Task to complete — Take the line that has "консьерж-сервис, предоставляющий услуги" and all the lines that come after it in the records, and write them out again exactly. Add no other line.

= = =

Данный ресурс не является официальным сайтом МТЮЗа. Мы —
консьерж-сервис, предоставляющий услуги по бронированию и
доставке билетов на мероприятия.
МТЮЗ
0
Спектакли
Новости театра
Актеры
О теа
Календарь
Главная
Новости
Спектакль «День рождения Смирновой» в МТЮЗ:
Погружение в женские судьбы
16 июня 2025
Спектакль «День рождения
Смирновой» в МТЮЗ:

= = =

Reply to the task —
консьерж-сервис, предоставляющий услуги по бронированию и
доставке билетов на мероприятия.
МТЮЗ
0
Спектакли
Новости театра
Актеры
О теа
Календарь
Главная
Новости
Спектакль «День рождения Смирновой» в МТЮЗ:
Погружение в женские судьбы
16 июня 2025
Спектакль «День рождения
Смирновой» в МТЮЗ:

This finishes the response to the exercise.